What were the needles for?

“What do you want?” I asked again. I pictured him picking up a needle. Was this how torture started? Was he going to force me to tell him what I knew? Would he torture me until I told him
who
else knew?

Vivvie. Henry. Ivy.
No matter what he did to me, I couldn’t tell him.

The Secret Service agent picked up one of the needles and walked toward me. I thought I might throw up again, but there was nothing left to expel from my body. Kostas took my head firmly in one hand. I tried to jerk back, but he tightened his grip, then pressed the needle into my neck.

I gasped.

He emptied the syringe into my body, pulled the needle out, then let go of me. I waited.

Nothing.
No blackness. No pain. No throbbing in my head.

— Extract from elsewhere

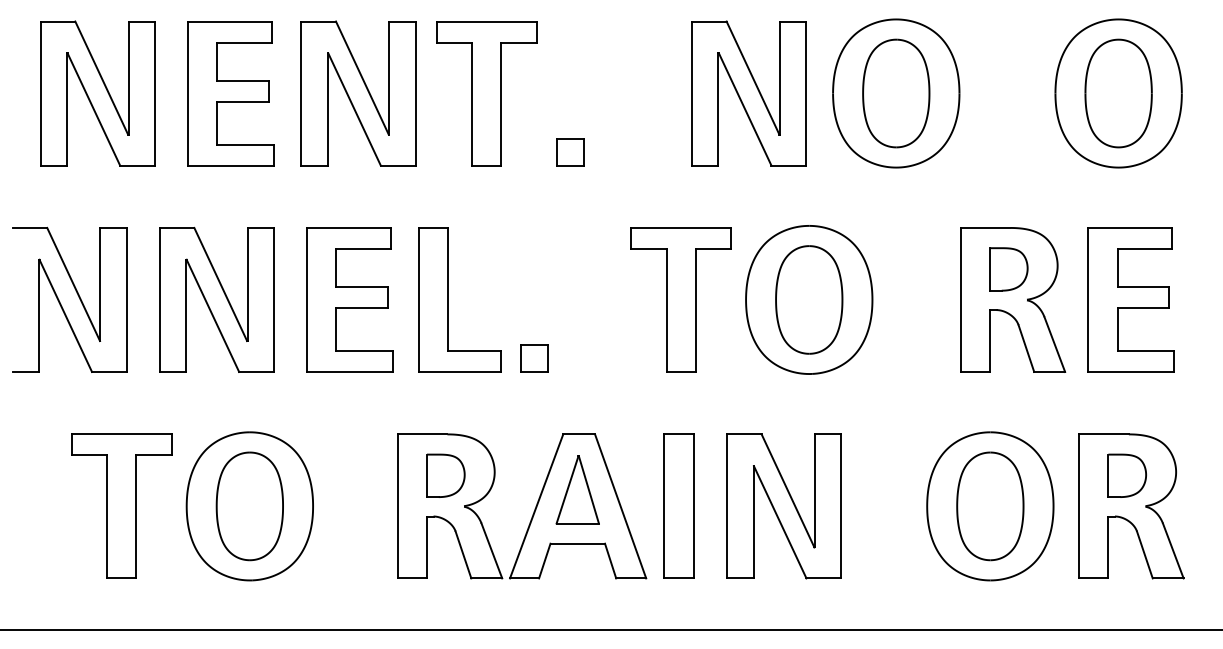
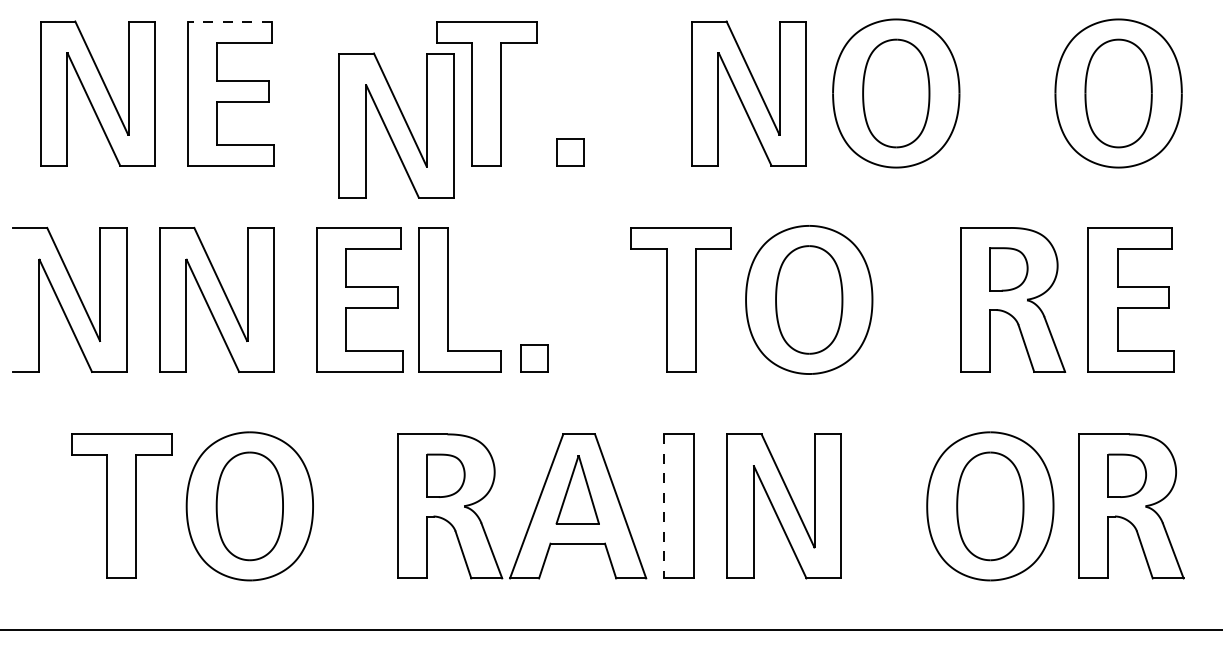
line at (229, 21): solid -> dashed
part at (358, 93) position: (358, 93) -> (396, 125)
part at (349, 299) position: (349, 299) -> (359, 299)
line at (664, 506): solid -> dashed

“It counteracts the effects of the sedative I dosed you with.” Kostas didn’t look at me as he spoke. “I may have given you a bit too much for a girl your size. You’ve been out for over twelve hours.”

Twelve hours.
I’d been missing for twelve hours. Ivy would be looking for me. Bodie would have discovered me gone within minutes of my disappearing, and my sister—my
whatever-Ivy-was
would be tearing Boston apart piece by piece, looking for me.

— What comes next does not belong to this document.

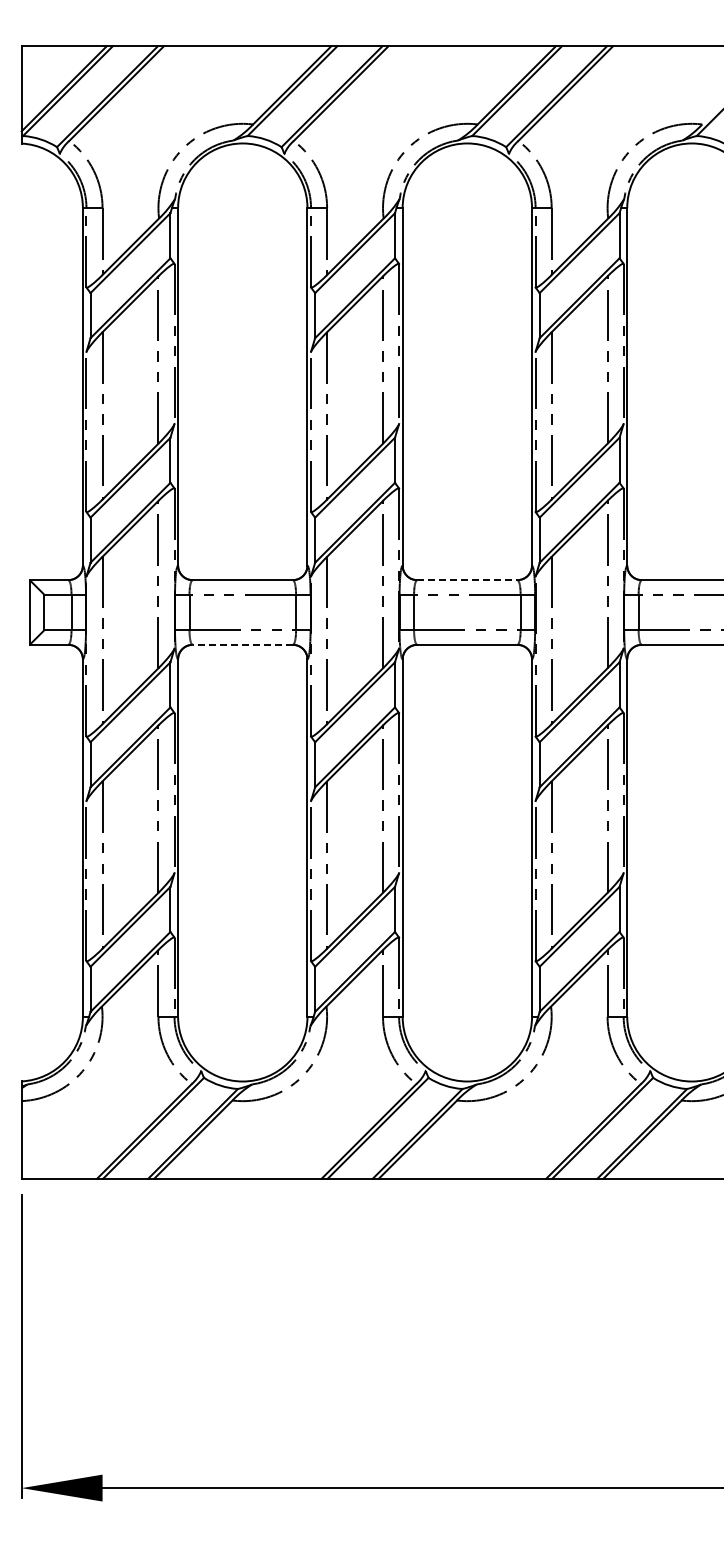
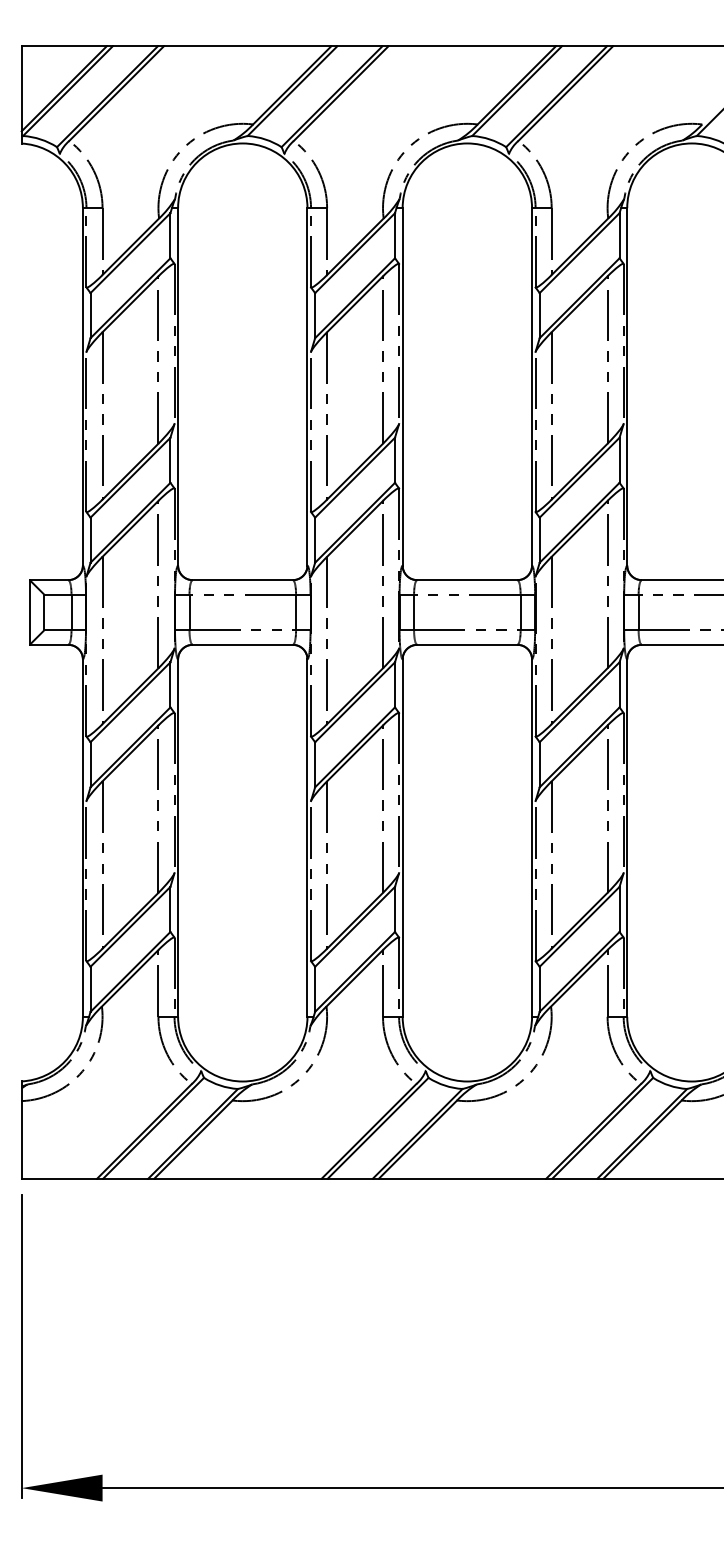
line at (467, 580): dashed -> solid
line at (242, 644): dashed -> solid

“What do you want?” I asked a third time. My voice was higher pitched, on the verge of hysterics.

Kostas stared at me for a moment. “I have a problem. It is my understanding that your sister specializes in problems.”

This isn’t about what I know
.
This is about what Ivy does.
It took me a moment longer than that to fully realize the implications. I wasn’t a liability to be disposed of. I was a
hostage
.

“You want Ivy to make this go away. You want her to get you out of this, and if she doesn’t, you’ll . . .”

Kill me.

“No.” The response was simple and swift. “I’m not walking away from this. I don’t expect to.” He paused. “I don’t deserve to. But I have a problem, and your sister is going to fix it.”

He’d killed three men—and helped to kill Justice Marquette. That made him a monster. The fact that he didn’t sound like one wasn’t comforting.

Neither was the presence of the other needles on the towel.

He doesn’t expect to walk away from this.
I tried desperately to concentrate on something else.
He’s not wearing a mask, because he doesn’t expect to walk away from this. He doesn’t care if I know who he is.

That should have been a relief, but all I could think was that if Kostas had resigned himself to being caught, I was being held by a man with nothing to lose.